8/15/2023 8:27:13 PM
It’s been worth the wait.
So believe the family of the first Veteran recently laid to rest at the newly opened Minnesota State Veterans Cemetery - Redwood Falls. Army Veteran Richard (Dick) LeSage was interred on August 7, the first of thousands of Minnesota Veterans and eligible family members who will eventually find their final resting place among the 81.6 acres in the southwestern corner of the state.
After more than a decade of advocacy by community leaders and funding applications by the Minnesota Department of Veterans Affairs (MDVA), a vision has become reality. With three State Veterans Cemeteries already located in Duluth, Little Falls and Preston, and the Fort Snelling National Cemetery in the Twin Cities area, MDVA wanted to provide a burial option closer to home for those living in the southwest part of the state, notes MDVA Interim Commissioner Brad Lindsay.
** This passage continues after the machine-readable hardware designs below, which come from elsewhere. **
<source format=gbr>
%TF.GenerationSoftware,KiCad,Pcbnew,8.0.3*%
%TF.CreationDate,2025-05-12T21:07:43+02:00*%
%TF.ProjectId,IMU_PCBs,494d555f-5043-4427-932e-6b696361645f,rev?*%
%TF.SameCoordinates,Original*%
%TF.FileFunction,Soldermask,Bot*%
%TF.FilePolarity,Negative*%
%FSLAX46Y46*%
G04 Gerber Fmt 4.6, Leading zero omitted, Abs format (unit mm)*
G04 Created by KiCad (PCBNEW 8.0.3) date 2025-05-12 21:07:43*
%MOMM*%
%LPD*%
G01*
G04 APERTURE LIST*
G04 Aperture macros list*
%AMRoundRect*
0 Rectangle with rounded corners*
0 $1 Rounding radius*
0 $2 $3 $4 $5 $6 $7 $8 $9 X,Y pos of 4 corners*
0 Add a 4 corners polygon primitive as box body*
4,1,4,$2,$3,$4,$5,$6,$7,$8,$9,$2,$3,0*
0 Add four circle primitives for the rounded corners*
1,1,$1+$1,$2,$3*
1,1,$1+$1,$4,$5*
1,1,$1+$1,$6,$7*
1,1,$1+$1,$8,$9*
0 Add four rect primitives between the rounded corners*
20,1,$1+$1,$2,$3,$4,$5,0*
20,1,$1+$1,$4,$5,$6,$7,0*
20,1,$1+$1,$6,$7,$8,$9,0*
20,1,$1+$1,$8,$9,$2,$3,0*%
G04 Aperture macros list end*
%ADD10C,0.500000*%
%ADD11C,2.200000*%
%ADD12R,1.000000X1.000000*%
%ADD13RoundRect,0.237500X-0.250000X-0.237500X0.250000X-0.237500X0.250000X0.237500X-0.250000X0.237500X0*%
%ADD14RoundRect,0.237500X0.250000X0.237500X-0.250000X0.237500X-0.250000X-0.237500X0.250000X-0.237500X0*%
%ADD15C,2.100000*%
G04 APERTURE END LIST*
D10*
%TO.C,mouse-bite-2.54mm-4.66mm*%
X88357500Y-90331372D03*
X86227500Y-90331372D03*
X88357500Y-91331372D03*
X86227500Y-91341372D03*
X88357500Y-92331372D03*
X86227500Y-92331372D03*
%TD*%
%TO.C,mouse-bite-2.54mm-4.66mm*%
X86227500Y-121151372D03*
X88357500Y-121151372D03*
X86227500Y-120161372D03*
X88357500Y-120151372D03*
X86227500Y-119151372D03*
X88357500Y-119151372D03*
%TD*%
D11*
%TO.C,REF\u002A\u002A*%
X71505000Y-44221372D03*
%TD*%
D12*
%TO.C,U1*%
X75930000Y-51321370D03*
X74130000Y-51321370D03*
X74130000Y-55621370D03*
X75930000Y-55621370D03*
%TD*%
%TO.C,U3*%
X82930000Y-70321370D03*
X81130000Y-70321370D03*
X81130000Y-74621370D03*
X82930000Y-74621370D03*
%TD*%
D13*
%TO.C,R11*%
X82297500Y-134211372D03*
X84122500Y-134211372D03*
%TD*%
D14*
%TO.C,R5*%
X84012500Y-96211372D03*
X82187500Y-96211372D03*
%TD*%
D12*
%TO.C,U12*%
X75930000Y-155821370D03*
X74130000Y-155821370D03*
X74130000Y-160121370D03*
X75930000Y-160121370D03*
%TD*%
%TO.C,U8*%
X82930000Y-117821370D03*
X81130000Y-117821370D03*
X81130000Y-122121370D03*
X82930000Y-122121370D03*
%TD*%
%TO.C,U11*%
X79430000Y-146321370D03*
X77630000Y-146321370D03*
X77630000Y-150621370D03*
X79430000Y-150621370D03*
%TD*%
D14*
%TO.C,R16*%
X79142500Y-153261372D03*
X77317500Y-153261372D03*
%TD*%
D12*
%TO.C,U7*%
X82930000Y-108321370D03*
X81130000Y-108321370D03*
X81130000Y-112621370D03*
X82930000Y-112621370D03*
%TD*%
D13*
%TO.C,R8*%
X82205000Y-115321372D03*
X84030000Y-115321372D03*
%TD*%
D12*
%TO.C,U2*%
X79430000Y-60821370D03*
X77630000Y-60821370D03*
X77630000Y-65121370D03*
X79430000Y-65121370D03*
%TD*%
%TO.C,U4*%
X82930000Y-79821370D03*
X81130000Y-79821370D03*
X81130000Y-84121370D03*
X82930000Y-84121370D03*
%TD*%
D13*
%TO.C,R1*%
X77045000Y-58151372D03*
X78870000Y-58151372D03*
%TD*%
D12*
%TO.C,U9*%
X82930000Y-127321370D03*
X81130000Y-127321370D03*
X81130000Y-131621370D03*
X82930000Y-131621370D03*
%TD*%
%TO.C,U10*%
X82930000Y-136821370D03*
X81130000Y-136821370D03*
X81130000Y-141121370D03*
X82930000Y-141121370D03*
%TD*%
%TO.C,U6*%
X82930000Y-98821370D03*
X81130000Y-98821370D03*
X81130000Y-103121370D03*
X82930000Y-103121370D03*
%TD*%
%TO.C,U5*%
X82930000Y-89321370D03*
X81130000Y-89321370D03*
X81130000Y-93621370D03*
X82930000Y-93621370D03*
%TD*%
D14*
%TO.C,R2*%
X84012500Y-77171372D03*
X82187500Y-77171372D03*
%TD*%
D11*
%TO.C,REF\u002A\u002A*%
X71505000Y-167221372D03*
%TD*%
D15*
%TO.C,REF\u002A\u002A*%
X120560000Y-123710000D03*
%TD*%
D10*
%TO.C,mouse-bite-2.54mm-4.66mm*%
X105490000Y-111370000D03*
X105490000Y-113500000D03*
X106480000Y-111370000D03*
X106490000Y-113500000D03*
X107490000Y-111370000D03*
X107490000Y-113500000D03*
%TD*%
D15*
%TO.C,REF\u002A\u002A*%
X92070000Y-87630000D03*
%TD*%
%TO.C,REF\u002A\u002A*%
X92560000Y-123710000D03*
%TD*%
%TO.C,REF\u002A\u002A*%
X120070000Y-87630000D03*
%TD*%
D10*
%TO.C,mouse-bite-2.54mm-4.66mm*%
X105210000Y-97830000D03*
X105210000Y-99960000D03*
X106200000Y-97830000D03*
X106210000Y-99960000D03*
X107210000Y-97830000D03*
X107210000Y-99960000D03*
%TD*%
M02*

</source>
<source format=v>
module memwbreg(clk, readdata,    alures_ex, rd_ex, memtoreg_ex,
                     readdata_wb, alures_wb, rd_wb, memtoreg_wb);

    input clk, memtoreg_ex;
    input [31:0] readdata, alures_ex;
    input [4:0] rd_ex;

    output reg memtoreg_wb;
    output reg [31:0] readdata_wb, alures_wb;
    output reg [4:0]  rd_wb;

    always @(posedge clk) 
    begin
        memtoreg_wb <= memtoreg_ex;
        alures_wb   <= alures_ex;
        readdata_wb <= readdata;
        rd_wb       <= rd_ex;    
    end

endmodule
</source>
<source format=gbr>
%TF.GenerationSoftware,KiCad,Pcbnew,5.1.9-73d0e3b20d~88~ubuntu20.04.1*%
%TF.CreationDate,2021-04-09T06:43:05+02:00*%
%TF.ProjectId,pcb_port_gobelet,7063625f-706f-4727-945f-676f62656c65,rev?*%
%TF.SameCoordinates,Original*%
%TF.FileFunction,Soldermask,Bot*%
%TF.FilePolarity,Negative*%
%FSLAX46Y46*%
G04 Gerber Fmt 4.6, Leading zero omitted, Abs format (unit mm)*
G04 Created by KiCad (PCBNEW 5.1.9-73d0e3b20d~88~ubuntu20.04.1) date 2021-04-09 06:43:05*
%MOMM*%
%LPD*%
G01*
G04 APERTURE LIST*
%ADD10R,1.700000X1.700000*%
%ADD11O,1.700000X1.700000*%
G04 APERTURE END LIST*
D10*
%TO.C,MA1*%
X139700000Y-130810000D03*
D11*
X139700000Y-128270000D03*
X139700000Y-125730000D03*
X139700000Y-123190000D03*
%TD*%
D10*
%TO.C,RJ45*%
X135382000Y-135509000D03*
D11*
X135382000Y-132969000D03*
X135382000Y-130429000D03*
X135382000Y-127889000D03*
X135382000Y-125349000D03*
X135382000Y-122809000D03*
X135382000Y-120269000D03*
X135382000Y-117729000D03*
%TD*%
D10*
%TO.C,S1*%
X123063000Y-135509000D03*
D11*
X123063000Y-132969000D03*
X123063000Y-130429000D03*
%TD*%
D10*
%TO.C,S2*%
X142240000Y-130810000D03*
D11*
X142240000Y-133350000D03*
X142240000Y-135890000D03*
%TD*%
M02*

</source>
Redwood County officials and Veterans advocates agreed and spent some 14 years working to make the new cemetery a reality.
One of those advocates was Robert (Bob) LeSage, himself a Vietnam War era Navy Veteran, whose brother Dick was the first interred at the new State Veterans Cemetery. Bob speaks highly of his brother and a family who followed a tradition of military service; their father was a World War II Veteran and prisoner of war with many medals, and another brother also served. “It was important to be a Veteran, to serve,” Bob explained. “It was just the thing to do.”
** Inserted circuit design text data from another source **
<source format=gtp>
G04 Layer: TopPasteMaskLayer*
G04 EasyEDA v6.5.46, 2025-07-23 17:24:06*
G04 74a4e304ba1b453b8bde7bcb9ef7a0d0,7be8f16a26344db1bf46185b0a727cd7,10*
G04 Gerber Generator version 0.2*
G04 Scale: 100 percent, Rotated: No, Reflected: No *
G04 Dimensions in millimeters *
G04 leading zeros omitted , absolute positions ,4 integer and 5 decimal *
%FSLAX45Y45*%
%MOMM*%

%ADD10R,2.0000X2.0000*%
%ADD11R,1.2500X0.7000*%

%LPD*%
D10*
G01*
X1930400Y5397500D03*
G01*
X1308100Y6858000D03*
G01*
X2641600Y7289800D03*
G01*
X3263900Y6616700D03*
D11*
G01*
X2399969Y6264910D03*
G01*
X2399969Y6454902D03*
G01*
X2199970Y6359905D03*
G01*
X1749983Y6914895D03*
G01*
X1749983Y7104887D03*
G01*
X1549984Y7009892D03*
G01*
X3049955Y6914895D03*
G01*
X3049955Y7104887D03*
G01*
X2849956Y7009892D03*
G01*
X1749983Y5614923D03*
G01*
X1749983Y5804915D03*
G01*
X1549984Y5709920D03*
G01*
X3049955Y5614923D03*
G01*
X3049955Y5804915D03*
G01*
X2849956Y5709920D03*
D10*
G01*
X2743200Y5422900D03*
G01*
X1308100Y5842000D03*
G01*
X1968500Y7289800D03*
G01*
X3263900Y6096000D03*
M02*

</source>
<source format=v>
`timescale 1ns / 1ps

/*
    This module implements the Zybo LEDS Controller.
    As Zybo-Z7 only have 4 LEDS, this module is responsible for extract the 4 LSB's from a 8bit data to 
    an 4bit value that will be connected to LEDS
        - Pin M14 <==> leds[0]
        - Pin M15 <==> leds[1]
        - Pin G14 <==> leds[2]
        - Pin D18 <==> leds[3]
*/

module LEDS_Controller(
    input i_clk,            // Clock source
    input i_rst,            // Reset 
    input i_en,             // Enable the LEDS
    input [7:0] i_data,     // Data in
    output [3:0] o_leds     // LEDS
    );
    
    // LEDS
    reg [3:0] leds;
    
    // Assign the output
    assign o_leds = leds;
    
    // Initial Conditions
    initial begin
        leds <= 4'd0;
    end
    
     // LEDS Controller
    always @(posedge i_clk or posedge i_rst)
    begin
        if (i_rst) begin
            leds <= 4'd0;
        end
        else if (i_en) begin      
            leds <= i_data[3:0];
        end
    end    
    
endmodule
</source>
While his father did not talk much about his military service, “it made us proud,” Bob says, noting that he and his brothers’ service was “a great experience” for all of them.
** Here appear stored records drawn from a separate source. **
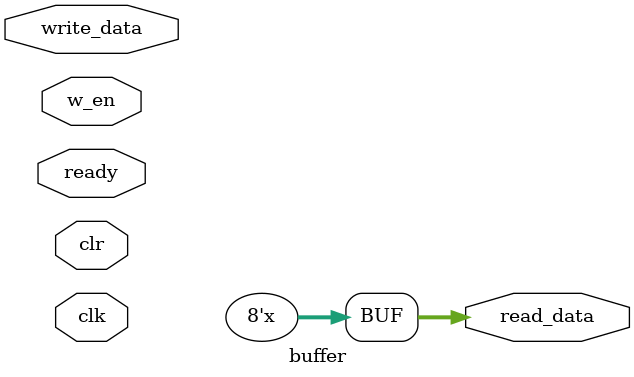
<source format=v>
`timescale 1ns / 1ps


module buffer(write_data, w_en, clk, clr, ready, read_data);

    parameter BUFFER_SIZE = 784;
    
    input [7:0] write_data;
    input w_en, clk, clr, ready;
    //input [9:0] address;
    
    output reg [7:0] read_data;
    
    reg [7:0] data [0:BUFFER_SIZE - 1];
    reg [9:0] curr_index; // The index to write to in the buffer
    reg [9:0] read_address;
    
    integer i;
    
    initial begin
        for (i = 0; i < BUFFER_SIZE; i = i + 1) begin
            data[i] <= 8'd0;
        end
        curr_index = 0;
        read_address = 0;
        read_data <= 0;
    end
    
    always@(posedge clk) begin
        if (!clr && w_en && curr_index < BUFFER_SIZE) begin
            data[curr_index] <= write_data;
            curr_index <= curr_index + 1;
        end
        if (!clr && ready && read_address < BUFFER_SIZE) begin
            read_data = data[read_address];
            read_address = read_address + 1;
        end
        else
            read_data = 0;
    end
    
    always@(clr, ready) begin
        if (clr) begin
            for (i = 0; i < BUFFER_SIZE; i = i + 1) begin
               data[i] = 0;
             end
               curr_index = 0;
               read_address = 0;
        end
        else if (ready) begin
            read_data = data[read_address];
            read_address = read_address + 1;
        end
    end
endmodule

</source>
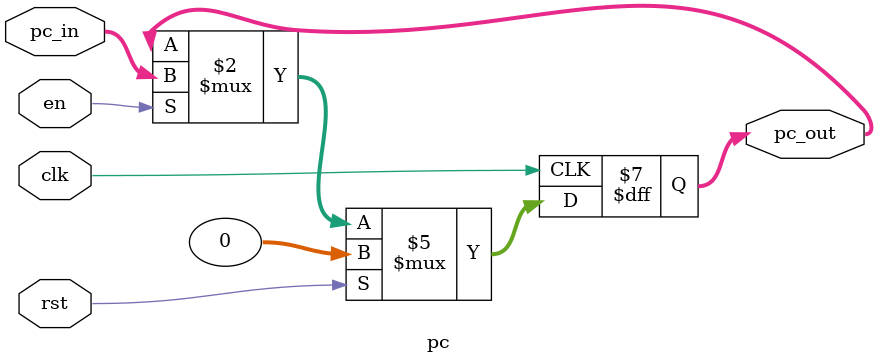
<source format=sv>

module pc 
(
    input  logic        clk,
    input  logic        rst,
    input  logic        en,
    input  logic [31:0] pc_in,
    output logic [31:0] pc_out
);

    always_ff @(posedge clk)
    begin
        if(rst)
        begin
            pc_out <= 0;
        end
        else if(en)
        begin
            pc_out <= pc_in;
        end
    end

endmodule

</source>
Dick and Bob were not only brothers but best friends, and although they held a Celebration of Life in the summer of 2021, Bob said the family was willing to wait to inter Dick’s remains until the new cemetery was ready. Wanting to do “everything I could to make this viable,” Bob first sold 63 acres to Redwood County to use for the future cemetery, and then donated another 14 acres to the county as well. (Another local landowner, Dean Swigert, also sold 4.2 acres to Redwood County for the cemetery.)
Bob has closely watched the cemetery’s construction and says he is “proud to be a little part of it,” describing the grounds as “breathtaking.”
Dick LeSage was born on November 11, 1948 – Veterans Day – and passed at the age of 71 on August 7, 2020; he was interred exactly three years later on August 7, 2023.